5. **Get notified on drift.** When a score crosses a threshold, surface a notification (Premium) or a Slack alert.

## Why it works on Stratix

* **Same engine across pre-deploy and continuous.** The scorers and judges you built for CI gates are reusable.
* **Trace-first design.** Stratix's trace pipeline is shaped for continuous workflows; ingestion is rate-limited and persistent.
* **GEPA-optimized judges.** Your judge agreement with humans stays tight as live traffic shifts.
* **Org-scoped and tenant-isolated.** One tenant's burst doesn't affect another.

## Tools you'll use

* [Stratix Premium — Trace evaluations](/8.-evaluate-score-the-outputs/trace-evaluations.md)
* [Stratix Premium — Traces](/7.-observe-see-whats-happening/traces.md)
* [SDK: trace ingestion](/4.1-general-use-cases/general.md)
* [Notifications](https://github.com/LayerLens/gitbook-full/blob/main/13-reference/sdk-python/notifications.md)

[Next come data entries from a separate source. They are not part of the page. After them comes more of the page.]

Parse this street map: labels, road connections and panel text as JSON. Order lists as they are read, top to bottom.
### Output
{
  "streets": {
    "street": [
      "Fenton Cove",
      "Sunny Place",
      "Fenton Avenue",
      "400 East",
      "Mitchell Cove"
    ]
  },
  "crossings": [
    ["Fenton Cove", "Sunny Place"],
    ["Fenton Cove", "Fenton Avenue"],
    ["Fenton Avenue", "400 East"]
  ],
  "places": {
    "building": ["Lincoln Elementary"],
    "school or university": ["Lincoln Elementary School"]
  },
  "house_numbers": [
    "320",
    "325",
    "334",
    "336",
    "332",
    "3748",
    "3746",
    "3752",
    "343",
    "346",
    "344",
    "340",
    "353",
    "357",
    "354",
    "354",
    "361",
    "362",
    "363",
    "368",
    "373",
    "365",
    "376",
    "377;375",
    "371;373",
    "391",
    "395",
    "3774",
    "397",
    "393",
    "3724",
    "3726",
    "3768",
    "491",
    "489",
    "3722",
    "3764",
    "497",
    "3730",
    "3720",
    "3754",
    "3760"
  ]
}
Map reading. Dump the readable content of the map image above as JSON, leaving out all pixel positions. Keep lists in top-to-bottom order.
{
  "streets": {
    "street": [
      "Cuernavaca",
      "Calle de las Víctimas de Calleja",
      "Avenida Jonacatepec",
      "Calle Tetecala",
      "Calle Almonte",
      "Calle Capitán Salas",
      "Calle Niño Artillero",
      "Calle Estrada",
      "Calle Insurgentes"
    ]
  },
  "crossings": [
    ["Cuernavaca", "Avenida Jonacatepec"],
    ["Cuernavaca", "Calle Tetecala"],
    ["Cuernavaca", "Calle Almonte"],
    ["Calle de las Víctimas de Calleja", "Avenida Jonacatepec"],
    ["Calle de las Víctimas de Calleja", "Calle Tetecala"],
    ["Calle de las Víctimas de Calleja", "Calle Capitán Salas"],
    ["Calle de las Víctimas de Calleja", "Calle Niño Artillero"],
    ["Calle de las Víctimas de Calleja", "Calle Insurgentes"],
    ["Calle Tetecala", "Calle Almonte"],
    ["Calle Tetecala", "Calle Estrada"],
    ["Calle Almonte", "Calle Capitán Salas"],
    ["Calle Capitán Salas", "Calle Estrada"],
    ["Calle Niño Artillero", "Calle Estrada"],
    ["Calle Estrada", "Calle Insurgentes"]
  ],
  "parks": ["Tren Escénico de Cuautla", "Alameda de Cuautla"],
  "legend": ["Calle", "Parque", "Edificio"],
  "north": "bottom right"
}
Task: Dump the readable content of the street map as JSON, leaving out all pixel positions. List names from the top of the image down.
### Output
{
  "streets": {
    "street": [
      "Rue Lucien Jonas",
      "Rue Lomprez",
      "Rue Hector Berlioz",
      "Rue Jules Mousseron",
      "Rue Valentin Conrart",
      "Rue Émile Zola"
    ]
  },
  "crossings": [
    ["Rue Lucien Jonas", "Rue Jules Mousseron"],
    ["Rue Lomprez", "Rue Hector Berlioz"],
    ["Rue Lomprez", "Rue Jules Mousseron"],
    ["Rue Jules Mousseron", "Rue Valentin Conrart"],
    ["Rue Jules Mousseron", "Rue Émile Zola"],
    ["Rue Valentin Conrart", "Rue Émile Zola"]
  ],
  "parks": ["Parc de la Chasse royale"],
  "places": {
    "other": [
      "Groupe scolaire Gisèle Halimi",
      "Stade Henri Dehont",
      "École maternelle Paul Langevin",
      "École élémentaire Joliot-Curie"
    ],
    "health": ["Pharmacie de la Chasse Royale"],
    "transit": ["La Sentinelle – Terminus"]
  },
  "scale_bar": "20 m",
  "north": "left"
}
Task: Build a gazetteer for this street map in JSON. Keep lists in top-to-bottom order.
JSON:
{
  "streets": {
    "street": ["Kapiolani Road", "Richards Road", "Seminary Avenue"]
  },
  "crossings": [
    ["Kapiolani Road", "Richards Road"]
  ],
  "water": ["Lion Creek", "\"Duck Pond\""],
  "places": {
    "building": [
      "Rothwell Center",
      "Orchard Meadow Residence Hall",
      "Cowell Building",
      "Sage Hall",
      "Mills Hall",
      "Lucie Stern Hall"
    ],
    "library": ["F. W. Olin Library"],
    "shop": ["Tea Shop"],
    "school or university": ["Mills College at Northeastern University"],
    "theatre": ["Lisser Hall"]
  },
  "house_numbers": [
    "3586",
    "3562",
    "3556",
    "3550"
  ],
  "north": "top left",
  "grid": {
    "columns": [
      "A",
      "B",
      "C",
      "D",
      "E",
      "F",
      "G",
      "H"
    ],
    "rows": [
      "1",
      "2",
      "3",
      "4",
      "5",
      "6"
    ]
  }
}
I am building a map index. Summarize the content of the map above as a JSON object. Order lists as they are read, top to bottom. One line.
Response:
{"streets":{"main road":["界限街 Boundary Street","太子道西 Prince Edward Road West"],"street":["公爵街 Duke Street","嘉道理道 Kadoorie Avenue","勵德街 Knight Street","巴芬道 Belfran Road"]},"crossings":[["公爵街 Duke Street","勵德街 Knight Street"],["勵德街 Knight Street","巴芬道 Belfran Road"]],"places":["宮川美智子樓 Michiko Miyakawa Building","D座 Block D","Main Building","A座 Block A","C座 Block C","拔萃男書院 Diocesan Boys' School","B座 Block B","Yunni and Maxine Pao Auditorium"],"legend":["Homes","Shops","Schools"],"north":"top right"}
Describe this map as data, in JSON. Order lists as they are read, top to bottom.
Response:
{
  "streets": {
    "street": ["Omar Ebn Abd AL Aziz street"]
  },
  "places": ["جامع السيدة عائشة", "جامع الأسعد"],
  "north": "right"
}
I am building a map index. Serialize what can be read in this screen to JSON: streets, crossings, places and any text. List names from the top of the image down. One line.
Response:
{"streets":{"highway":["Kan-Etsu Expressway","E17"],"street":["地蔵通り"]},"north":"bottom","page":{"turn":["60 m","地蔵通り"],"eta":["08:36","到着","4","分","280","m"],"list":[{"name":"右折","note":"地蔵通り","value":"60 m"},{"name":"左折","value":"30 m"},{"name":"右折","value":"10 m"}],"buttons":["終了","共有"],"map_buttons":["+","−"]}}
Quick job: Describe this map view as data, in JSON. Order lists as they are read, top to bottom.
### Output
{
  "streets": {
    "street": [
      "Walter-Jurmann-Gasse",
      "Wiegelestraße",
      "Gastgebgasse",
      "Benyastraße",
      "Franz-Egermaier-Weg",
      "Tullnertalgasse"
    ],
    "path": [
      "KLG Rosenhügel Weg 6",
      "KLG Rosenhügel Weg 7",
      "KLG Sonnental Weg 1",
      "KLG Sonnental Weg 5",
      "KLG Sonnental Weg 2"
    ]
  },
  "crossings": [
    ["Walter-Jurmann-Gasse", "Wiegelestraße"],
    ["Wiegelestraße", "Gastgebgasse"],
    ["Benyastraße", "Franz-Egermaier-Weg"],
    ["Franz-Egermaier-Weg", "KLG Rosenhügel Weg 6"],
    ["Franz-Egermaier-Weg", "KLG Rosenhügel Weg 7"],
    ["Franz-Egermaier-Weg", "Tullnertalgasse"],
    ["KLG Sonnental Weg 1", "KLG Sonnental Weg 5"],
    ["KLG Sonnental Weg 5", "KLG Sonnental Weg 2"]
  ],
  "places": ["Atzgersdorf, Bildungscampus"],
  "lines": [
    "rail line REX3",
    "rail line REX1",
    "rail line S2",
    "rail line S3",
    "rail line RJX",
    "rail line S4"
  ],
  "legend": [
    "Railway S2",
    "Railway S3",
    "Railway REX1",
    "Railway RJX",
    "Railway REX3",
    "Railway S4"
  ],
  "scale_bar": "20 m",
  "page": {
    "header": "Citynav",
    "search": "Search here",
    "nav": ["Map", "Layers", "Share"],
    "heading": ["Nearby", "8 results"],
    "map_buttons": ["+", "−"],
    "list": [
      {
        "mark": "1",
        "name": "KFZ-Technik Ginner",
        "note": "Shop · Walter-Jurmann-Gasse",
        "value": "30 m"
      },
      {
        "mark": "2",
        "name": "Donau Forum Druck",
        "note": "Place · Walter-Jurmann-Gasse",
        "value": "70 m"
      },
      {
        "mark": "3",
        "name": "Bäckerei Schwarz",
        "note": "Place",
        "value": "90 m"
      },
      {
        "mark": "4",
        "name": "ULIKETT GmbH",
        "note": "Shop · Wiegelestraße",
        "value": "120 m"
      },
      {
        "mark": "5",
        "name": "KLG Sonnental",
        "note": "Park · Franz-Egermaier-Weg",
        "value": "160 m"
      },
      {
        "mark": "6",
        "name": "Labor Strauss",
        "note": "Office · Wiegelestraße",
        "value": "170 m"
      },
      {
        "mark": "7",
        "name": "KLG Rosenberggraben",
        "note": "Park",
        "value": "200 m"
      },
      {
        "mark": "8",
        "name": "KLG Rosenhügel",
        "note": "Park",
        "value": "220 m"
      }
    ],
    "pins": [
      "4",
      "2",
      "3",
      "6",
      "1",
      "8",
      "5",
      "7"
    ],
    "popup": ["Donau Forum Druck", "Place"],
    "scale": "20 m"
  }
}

## Outcomes you should see

You'll know this is working when:

* **Mean time to detect a quality regression drops to <1 hour** (versus days/weeks of customer-driven discovery).
* **Score-over-time charts are reviewed weekly** by the team that owns the AI feature.
* **Threshold alerts fire and resolve** — silence is suspicious; chronic firing means the threshold needs tuning.
* **Sample bias is measured**, not assumed — you can show the sample distribution matches production.

## Anti-patterns

* **Only scoring sampled traces.** Sampling is fine, but watch sample bias. Production distribution drifts; sample drifts with it.
* **Mixing pre-deploy and continuous in one config.** They have different cadence and different cost profiles. Keep them separate.
* **No alerting.** A continuously-evaluated trace pipeline that nobody reads is decoration.

## Where to next

* [Concept: Continuous evaluation](/4.1-general-use-cases/continuous-evaluation.md)
* [Tutorial: Score live traces](/8.-evaluate-score-the-outputs/04-score-traces.md)
* [Workflow: Observe](/9.-improve-tune-the-system/workflow.md)
* [Cookbook: continuous-eval recipes](/2.-get-started/all-cookbook-recipes.md)


---

# Agent Instructions: Querying This Documentation

If you need additional information that is not directly available in this page, you can query the documentation dynamically by asking a question.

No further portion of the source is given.